The records:

● ● ● ● ●

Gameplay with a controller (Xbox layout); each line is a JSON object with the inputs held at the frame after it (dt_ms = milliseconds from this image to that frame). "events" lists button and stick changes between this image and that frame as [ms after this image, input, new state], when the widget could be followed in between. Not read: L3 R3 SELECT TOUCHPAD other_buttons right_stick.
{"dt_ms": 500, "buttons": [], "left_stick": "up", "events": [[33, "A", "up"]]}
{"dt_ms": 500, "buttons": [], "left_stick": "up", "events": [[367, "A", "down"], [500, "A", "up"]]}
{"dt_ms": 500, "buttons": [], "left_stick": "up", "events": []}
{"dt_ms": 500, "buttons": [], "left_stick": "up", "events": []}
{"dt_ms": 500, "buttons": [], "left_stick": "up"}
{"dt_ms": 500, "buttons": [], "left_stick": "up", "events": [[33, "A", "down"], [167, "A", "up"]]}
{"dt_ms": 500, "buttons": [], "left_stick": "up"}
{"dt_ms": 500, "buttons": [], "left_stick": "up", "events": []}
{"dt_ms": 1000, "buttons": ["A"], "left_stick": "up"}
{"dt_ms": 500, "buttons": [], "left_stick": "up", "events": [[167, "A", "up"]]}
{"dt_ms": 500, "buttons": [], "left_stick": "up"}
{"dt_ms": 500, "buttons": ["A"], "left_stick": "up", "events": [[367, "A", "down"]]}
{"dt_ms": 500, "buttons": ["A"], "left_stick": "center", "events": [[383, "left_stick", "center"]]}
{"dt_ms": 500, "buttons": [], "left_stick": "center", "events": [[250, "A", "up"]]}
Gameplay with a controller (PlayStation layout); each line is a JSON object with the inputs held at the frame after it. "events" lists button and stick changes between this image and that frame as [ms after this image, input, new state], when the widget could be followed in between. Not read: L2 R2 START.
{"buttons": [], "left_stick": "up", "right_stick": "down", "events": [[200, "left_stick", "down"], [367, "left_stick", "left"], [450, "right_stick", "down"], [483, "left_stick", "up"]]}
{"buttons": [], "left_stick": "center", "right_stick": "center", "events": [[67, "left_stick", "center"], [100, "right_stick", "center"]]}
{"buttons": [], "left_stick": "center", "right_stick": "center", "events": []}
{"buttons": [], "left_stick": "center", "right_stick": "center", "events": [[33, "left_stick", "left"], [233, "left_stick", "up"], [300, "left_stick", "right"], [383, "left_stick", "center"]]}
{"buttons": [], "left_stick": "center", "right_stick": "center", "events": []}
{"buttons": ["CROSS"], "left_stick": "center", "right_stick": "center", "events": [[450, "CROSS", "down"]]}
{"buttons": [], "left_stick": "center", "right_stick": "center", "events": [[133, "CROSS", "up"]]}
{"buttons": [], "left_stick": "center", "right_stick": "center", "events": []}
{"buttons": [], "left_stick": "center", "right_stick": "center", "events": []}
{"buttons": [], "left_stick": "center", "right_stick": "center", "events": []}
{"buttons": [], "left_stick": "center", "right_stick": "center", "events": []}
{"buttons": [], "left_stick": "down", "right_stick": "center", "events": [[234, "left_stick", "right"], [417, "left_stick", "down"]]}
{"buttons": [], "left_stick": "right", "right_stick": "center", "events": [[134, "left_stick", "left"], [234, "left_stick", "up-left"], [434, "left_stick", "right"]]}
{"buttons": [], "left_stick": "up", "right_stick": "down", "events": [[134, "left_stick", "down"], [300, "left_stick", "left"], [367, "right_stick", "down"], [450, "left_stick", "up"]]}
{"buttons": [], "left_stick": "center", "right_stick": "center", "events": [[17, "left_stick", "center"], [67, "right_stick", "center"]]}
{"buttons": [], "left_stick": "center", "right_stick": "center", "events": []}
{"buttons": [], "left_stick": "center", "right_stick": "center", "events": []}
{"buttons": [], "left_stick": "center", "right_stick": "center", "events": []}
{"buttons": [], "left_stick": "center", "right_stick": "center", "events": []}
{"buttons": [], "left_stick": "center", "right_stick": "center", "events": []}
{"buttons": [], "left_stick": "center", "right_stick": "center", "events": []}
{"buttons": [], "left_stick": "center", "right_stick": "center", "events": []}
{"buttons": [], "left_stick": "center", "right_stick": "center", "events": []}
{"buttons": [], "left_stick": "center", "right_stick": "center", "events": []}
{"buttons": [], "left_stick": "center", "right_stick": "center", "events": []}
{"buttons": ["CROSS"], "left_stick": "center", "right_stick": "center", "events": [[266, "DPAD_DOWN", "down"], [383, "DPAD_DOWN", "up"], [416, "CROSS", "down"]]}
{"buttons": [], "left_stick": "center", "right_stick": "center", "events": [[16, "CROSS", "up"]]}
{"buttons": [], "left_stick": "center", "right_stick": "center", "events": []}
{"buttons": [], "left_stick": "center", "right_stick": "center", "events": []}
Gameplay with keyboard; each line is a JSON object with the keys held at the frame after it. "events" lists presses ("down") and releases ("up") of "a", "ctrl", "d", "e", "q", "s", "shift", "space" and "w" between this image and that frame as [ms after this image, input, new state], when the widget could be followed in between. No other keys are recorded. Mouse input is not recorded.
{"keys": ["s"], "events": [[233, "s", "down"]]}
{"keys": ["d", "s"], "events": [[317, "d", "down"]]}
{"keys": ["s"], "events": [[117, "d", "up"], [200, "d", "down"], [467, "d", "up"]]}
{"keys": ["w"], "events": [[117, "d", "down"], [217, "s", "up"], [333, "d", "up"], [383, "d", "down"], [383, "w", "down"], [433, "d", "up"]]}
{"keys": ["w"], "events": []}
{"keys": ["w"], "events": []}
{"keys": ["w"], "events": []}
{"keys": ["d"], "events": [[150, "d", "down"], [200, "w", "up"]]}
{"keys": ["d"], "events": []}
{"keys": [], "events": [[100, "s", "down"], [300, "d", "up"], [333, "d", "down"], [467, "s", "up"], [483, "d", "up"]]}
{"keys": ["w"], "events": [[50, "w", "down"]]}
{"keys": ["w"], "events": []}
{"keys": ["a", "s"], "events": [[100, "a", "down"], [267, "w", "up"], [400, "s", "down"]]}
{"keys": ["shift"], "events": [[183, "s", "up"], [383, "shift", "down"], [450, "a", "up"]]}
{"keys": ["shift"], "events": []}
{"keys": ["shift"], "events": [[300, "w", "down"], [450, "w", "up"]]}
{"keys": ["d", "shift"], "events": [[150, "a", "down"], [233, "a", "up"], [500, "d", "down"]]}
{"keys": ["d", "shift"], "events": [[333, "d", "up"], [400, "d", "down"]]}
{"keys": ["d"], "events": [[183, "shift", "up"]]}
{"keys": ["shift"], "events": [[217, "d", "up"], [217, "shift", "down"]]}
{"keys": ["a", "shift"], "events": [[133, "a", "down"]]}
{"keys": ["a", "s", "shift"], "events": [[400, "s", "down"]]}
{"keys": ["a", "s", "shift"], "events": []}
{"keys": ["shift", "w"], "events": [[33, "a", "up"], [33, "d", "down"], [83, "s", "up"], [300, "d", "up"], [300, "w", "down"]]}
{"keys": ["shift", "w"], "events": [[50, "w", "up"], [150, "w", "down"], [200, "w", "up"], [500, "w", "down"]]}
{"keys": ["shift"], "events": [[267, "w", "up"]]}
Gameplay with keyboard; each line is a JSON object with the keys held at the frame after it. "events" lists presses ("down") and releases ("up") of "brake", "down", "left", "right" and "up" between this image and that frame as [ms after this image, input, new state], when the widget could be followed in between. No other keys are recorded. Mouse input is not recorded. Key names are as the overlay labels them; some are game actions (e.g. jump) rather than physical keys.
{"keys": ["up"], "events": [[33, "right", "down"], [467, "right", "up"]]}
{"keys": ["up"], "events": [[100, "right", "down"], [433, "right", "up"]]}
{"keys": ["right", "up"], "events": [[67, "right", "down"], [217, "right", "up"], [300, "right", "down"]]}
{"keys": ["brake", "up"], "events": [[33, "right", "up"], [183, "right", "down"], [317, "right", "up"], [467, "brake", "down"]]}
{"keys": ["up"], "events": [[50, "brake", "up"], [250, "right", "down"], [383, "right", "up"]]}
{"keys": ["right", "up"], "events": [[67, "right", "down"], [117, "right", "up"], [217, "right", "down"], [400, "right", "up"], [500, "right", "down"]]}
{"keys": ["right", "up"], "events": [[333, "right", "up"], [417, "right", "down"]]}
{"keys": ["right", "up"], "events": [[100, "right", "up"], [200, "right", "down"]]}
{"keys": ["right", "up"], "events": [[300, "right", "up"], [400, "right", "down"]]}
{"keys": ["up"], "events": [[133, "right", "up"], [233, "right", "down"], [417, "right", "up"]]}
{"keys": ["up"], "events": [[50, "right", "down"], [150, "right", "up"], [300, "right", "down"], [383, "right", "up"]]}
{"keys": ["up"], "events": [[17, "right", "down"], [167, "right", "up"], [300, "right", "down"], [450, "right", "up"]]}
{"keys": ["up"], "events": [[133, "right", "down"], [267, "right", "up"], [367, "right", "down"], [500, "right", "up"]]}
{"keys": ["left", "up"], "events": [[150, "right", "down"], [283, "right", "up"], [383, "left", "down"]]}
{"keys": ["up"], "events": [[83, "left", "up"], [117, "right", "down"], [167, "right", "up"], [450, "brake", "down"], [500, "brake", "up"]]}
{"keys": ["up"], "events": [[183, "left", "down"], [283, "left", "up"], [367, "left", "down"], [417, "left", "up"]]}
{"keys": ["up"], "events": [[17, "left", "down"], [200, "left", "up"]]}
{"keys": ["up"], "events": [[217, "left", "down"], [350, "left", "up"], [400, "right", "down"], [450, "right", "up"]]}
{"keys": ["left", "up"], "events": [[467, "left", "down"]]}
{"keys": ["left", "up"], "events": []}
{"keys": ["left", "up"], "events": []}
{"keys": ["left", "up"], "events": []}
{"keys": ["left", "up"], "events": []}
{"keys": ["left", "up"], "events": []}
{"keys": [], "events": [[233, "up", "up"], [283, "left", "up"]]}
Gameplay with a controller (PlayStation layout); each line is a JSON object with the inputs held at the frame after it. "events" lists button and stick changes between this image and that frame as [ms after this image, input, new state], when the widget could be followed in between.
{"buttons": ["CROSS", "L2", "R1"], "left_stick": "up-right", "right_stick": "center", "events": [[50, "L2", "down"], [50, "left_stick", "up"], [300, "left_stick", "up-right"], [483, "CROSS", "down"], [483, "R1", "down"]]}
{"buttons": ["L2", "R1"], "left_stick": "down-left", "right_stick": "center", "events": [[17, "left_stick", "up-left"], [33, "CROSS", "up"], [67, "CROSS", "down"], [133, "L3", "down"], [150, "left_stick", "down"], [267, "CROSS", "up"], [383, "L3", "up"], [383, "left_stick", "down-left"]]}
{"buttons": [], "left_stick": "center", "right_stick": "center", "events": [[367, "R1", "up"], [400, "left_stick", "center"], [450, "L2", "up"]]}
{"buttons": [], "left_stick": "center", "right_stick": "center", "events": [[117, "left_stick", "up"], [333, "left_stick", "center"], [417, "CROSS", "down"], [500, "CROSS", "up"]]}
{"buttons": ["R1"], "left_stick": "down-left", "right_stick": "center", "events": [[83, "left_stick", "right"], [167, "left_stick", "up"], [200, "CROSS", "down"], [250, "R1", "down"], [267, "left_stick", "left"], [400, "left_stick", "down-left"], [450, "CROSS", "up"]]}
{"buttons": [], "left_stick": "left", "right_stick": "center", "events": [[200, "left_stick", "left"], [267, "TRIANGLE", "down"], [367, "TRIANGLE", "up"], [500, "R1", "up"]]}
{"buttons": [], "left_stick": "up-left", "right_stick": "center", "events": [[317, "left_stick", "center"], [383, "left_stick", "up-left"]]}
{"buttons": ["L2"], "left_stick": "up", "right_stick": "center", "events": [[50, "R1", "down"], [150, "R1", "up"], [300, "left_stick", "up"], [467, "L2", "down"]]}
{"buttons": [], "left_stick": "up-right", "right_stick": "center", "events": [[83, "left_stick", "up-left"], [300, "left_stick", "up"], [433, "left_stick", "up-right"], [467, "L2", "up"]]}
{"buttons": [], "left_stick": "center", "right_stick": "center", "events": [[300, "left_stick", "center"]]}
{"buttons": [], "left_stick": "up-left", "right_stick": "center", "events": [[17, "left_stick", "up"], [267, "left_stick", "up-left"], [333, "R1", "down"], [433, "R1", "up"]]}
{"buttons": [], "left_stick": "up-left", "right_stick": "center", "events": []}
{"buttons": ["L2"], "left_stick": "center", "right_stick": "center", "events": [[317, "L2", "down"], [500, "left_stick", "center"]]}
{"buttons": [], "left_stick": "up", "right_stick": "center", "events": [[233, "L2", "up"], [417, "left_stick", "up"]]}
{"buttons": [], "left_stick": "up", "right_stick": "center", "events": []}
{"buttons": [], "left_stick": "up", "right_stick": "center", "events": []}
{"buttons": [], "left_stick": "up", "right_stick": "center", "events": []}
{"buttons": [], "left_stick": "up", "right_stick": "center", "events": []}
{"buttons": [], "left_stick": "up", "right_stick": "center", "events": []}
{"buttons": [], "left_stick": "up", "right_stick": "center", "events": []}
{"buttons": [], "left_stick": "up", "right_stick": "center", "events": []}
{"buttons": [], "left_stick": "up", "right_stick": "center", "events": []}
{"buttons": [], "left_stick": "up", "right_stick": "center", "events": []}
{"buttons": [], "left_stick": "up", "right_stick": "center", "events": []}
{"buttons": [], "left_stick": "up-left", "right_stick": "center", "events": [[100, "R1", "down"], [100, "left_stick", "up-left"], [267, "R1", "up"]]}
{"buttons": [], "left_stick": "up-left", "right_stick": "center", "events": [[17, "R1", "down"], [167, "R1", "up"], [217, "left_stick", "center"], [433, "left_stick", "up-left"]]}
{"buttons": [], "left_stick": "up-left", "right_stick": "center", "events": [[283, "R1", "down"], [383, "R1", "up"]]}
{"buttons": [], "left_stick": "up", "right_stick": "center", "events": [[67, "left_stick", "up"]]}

● ● ● ● ●

Task directions: Across the listing above, find each line that holds the word "controller". Give only how many there are.

Task output: 3